---
license: other
language:
- en
base_model:
- Qwen/Qwen2.5-VL-7B-Instruct
pipeline_tag: image-text-to-text
library_name: transformers
tags:
- visual-chain-of-thought
- visual-reasoning
- multimodal
- grounding
- spatial-reasoning
- qwen2_5_vl
datasets:
- Y-Research-Group/VisReason
---

# VisReason-Pro-Qwen2.5-VL-7B

The **main VisReason model** from our ECCV 2026 paper. Built on
**[VisReason-Qwen2.5-VL-7B](https://huggingface.co/Y-Research-Group/VisReason-Qwen2.5-VL-7B)**
and further trained on **VisReason-Pro** — the high-fidelity subset (~165K, the GQA portion)
produced under a stronger GPT-4.1-series annotator with **depth-informed 3D grounding** — to
strengthen spatially-grounded, multi-round visual Chain-of-Thought reasoning over small
objects and complex 2D/3D relations.

- _Task set_:
- 1) In the model card, roughly how large is the VisReason-Pro subset?
- 2) Reproduce the part of the model card that opens with the words containing "The **main VisReason" and closes with "the GQA portion)".
Answer from the model card alone.

- _Data shown_:
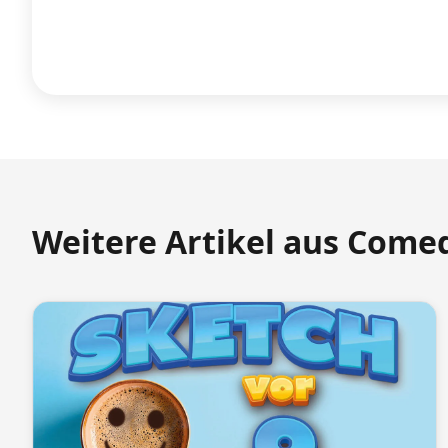
Weitere Artikel aus Come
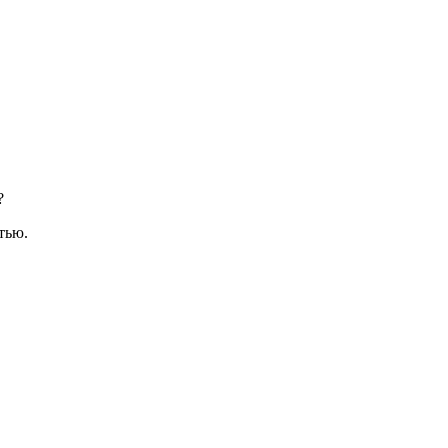
?
тью.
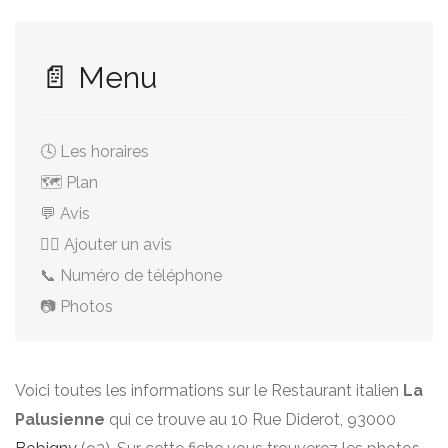
📄 Menu
🕓 Les horaires
🗺️ Plan
💬 Avis
✍🏻 Ajouter un avis
📞 Numéro de téléphone
📷 Photos
Voici toutes les informations sur le Restaurant italien
La
Palusienne
qui ce trouve au 10 Rue Diderot, 93000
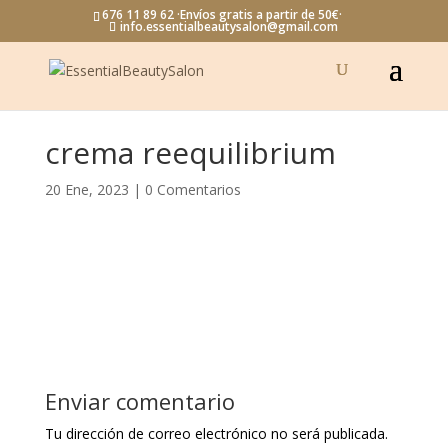
676 11 89 62 ·Envíos gratis a partir de 50€·
info.essentialbeautysalon@gmail.com
crema reequilibrium
20 Ene, 2023
|
0 Comentarios
Enviar comentario
Tu dirección de correo electrónico no será publicada.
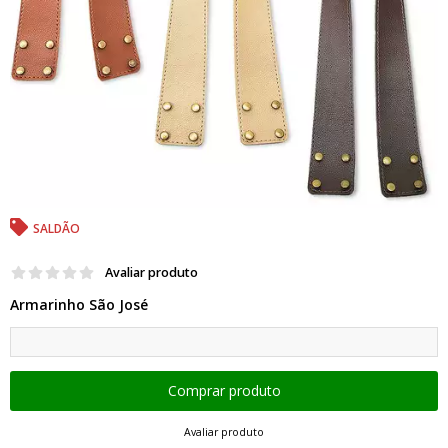
SALDÃO
Avaliar produto
Armarinho São José
Avaliar produto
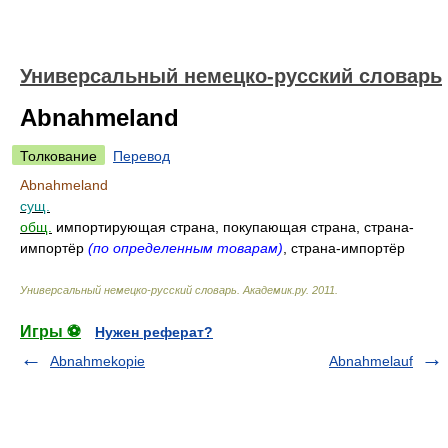
Универсальный немецко-русский словарь
Abnahmeland
Толкование
Перевод
Abnahmeland
сущ.
общ.
импортирующая страна, покупающая страна, страна-
импортёр
(по определенным товарам)
, страна-импортёр
Универсальный немецко-русский словарь
.
Академик.ру
.
2011
.
Игры ⚽
Нужен реферат?
Abnahmekopie
Abnahmelauf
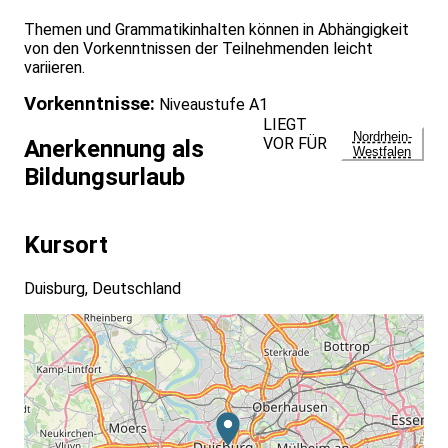
Themen und Grammatikinhalten können in Abhängigkeit
von den Vorkenntnissen der Teilnehmenden leicht
variieren.
Vorkenntnisse:
Niveaustufe A1
LIEGT
Nordrhein-
VOR FÜR
Anerkennung als
Westfalen
Bildungsurlaub
Kursort
Duisburg, Deutschland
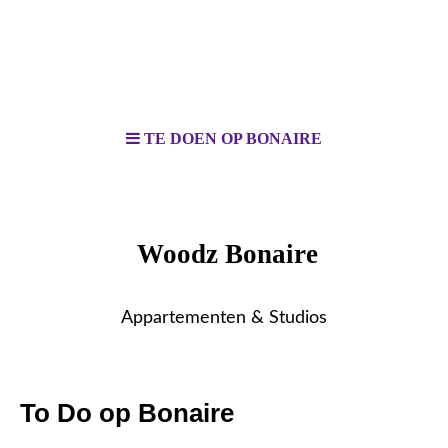
TE DOEN OP BONAIRE
Woodz Bonaire
Appartementen & Studios
To Do op Bonaire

- _Answers to the exercises_:
- 1) About 165K (the GQA portion).

- 2)
The **main VisReason model** from our ECCV 2026 paper. Built on
**[VisReason-Qwen2.5-VL-7B](https://huggingface.co/Y-Research-Group/VisReason-Qwen2.5-VL-7B)**
and further trained on **VisReason-Pro** — the high-fidelity subset (~165K, the GQA portion)